MAN, ARE WE
HOT OR WHAT?
That sounds a little bit like bragging, does it not ? So what – the Brantam
team have, once again, delivered some stunning results, so let them brag.
Question is – how does one go about getting these results ? How much is flook
and how much is skill ?
We would be the first to admit that luck does play a part, but as one great
sportsman said: “the harder we practice, the luckier we get”, so read on
MacDuff.
Annual performance to 30 October 2001:
|
Portfolio
|
Risk level
|
1 Year
|
3 Years
|
|
Classic Port
|
Low
|
24.4 %
|
17.8 %
|
|
Cabernet
|
Low to medium
|
20.7 %
|
15.3 %
|
|
Chardonnay
|
Medium
|
15.5 %
|
9.8 %
|
|
Shiraz
|
Medium to high
|
19.2 %
|
9.1 %
|
|
Champagne
|
High
|
12.1 %
|
9.2 %
|
|
Claret
|
International
|
23.0 %
|
n/a
|
How to manage money
Although the average “man in the street” has evolved significantly over
the past 5 years with the assistance of talk show hosts etc., when it
comes to making basic investment decisions, many investors are still a
bit bewildered by all the jargon used by the media - words such as
trend investing; stock picking; asset allocation; index tracking etc.
tend to leave one stone cold ! So just how should one go about creating
a portfolio?
Basically, there is no right or wrong way, as most investment managers
have their own style of putting together a portfolio. However, there are
certain areas that have to be considered, otherwise there could be undue
risk in the portfolio.
In Brantam’s case, we place most of the emphasis on asset allocation, in
other words, what percentage of our funds should be invested in shares,
cash, property and bonds. In addition, we also make the call on whether
that asset class should in SA or Europe etc. Obviously, these decisions
are driven by the risk profile of each of our portfolios (see links to
the various portfolio’s in the side bar) – for example, a low risk
portfolio will never be invested totally in shares and vice-a-versa. By
the same token, it also doesn’t make sense to invest in shares (equities)
when we know that the share market (JSE) offers limited upside potential,
just for the sake of being invested.
Can asset allocation make that much difference to a portfolio – I mean
surely an investment offshore will make money no matter where it is
because of the weak rand exchange rate ? You had better believe it !
Take the following example: -
Assuming you had R 300 000 to invest a year ago and you decided to put
R 100 000 in the America stock market, R 100 000 in the London market
and R 100 000 in the German market, the value of your investment a year
later would be a grand R 296 750, and that AFTER taking exchange fluctuations
into account !
However, had you put the R 100 000 in a bank account in America, R 100 000
in London and again R 100 000 in Germany, the value of your investment
a year later would be R 392 270, a return of 30% for the year.
OK, so that makes sense – where to next ? Once we have decided on our
asset mix, we need to determine what percentage should be local and
what we want in terms of offshore exposure. We have all heard the “mantra”
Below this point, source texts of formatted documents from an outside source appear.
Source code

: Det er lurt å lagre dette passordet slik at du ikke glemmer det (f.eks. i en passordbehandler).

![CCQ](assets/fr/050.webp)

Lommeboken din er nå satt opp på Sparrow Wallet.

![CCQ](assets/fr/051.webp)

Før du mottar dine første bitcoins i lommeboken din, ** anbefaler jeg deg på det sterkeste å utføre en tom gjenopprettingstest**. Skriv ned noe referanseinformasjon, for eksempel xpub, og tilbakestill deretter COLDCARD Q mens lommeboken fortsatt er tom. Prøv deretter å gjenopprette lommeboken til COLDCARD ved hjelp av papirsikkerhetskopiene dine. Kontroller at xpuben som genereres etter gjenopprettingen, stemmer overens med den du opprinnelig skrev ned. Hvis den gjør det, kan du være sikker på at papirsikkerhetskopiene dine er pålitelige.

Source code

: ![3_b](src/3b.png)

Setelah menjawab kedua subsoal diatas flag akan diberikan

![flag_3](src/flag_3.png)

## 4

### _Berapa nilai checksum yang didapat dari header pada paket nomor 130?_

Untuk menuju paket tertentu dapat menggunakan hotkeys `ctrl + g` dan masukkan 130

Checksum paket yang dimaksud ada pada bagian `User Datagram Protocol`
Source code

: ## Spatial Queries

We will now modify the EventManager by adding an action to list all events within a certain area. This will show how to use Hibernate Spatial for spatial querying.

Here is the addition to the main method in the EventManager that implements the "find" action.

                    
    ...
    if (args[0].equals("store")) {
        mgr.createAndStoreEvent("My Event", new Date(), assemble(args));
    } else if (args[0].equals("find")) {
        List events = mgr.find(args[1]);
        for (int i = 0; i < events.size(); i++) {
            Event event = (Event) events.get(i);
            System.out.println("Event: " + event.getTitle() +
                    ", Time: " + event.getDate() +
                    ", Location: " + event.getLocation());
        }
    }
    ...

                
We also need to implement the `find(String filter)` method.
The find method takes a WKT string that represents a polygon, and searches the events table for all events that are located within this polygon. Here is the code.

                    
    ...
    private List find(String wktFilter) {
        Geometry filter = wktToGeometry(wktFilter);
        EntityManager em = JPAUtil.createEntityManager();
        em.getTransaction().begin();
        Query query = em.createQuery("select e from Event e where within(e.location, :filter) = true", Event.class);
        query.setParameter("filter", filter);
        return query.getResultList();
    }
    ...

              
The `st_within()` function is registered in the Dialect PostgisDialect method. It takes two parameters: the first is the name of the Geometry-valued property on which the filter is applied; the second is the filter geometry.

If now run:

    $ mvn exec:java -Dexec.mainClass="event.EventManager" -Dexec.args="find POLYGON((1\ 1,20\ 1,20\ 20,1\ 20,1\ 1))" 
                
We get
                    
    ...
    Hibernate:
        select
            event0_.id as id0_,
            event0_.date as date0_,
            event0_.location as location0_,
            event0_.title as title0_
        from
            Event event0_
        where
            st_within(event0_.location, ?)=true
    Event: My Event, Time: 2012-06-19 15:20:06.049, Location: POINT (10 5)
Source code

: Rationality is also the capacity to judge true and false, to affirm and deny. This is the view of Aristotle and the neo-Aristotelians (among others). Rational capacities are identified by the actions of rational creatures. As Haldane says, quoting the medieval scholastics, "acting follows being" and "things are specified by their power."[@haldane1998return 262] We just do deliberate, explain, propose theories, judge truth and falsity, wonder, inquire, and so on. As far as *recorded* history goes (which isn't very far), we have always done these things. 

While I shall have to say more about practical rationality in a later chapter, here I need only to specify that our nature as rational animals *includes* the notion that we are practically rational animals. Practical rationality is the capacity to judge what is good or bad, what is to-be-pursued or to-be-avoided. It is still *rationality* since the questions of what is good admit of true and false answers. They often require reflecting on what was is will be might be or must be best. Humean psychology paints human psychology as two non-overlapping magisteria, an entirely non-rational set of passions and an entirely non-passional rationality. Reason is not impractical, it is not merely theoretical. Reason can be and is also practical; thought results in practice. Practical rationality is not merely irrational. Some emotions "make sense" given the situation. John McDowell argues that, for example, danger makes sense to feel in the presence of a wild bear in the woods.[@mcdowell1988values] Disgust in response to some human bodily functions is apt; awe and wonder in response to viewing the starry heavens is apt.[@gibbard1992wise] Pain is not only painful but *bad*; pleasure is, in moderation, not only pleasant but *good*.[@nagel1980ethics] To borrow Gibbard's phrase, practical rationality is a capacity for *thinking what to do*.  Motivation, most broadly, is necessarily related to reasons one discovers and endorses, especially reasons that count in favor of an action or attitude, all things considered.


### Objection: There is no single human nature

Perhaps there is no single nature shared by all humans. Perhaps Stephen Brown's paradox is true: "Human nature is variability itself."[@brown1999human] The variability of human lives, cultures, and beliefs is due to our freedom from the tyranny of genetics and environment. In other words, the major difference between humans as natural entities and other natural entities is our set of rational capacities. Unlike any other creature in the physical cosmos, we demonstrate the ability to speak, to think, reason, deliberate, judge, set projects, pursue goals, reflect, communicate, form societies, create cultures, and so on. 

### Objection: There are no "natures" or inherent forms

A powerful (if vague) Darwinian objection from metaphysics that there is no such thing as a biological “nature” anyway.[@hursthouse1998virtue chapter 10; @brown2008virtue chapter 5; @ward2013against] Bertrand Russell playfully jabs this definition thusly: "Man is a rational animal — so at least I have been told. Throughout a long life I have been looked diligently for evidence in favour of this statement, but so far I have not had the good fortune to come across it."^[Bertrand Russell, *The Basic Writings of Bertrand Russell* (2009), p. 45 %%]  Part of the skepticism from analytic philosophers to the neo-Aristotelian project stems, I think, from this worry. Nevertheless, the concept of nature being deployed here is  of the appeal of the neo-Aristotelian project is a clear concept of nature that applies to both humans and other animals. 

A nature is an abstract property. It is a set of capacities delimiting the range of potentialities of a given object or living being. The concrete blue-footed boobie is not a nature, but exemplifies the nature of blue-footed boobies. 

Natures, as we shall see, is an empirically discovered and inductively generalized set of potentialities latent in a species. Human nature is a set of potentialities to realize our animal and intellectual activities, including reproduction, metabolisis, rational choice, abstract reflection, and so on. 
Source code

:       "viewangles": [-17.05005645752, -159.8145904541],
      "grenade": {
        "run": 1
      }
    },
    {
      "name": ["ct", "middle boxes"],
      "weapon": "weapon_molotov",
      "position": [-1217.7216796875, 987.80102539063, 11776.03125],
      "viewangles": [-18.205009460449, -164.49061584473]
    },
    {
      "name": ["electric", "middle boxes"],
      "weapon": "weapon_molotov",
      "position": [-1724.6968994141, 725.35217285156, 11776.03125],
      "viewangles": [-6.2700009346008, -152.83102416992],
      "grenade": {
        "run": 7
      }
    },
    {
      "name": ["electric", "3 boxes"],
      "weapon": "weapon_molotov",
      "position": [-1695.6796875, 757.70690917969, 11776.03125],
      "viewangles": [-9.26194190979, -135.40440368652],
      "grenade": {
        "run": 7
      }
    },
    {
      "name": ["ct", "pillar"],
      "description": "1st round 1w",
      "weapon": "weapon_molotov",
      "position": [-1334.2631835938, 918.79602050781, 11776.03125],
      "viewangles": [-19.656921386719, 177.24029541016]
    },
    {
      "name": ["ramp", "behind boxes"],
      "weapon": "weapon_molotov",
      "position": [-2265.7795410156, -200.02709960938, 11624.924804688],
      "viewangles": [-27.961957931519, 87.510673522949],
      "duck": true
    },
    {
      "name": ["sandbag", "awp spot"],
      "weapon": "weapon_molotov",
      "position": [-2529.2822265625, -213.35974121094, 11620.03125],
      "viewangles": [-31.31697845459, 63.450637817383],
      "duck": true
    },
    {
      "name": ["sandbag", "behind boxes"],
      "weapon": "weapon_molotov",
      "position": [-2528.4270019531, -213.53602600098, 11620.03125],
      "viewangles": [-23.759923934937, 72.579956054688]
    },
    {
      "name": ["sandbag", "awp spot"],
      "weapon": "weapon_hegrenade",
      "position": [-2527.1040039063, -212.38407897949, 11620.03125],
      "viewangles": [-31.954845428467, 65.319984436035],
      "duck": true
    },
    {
that you have to have all your assets offshore (or is that eggs in one
basket ?), but the previous example clearly shows that even if you had
invested everything offshore, you would have shown a zero return for
the year. Clearly, there are times to be invested overseas and there
are times when the local markets offer better value. You need to be
flexible enough to choose between the two. Right now, for example, the
foreign share markets do not look particularly attractive, whilst our
local market is relatively inexpensive.
The last step in the process is to select the fund manager that we believe
is the best in the particular asset class that we have chosen.
For example, if our research is telling us that local mid cap shares
(here we go with the jargon again – “mid cap” shares are merely companies
that have a capital base of around the R 1,0 billion mark, versus “large
Caps” like the Anglos of this world) are likely to perform in the near
future, we certainly won’t go and buy a top 40 index tracking fund, as it
tracks those large cap shares that we are talking about. Here our analyst
will dissect all those funds that dabble in the mid cap shares, and select
the one with the most future potential.
It is also important not to become emotionally attached to a particular
fund just because it may have had good returns in the past, or because
we may have developed a liking for the fund manager (he may be a great
golfer !). One of the commonest mistakes we see investors making is to
read the rankings in the Saturday press, and then making an “informed”
decision to invest in the current top performers. Dangerous stuff ! A
clear example of this would the Resource Sector. They have had a phenomenal
run over the last 18 months – but is this likely to continue for another 18
months ? Probably not. Therefore, once we have made our profit, we would be
happy to get out and look for another manager in a different sector who we
believe is just starting to show some return.
So this all sounds wonderful in theory, but does it actually work in practice?
Having been bashing around these markets
for the better part of 15 years, and having a few “grey beards” in
the organisation (plus a team that has remained largely unchanged
throughout this period), has allowed us (Brantam) to get our whole
investment process down to a relative well structured art, and
although past performance is NOT an indication of future
performance, we do believe that what you saw in the introduction is
a clear indication that we are doing something right.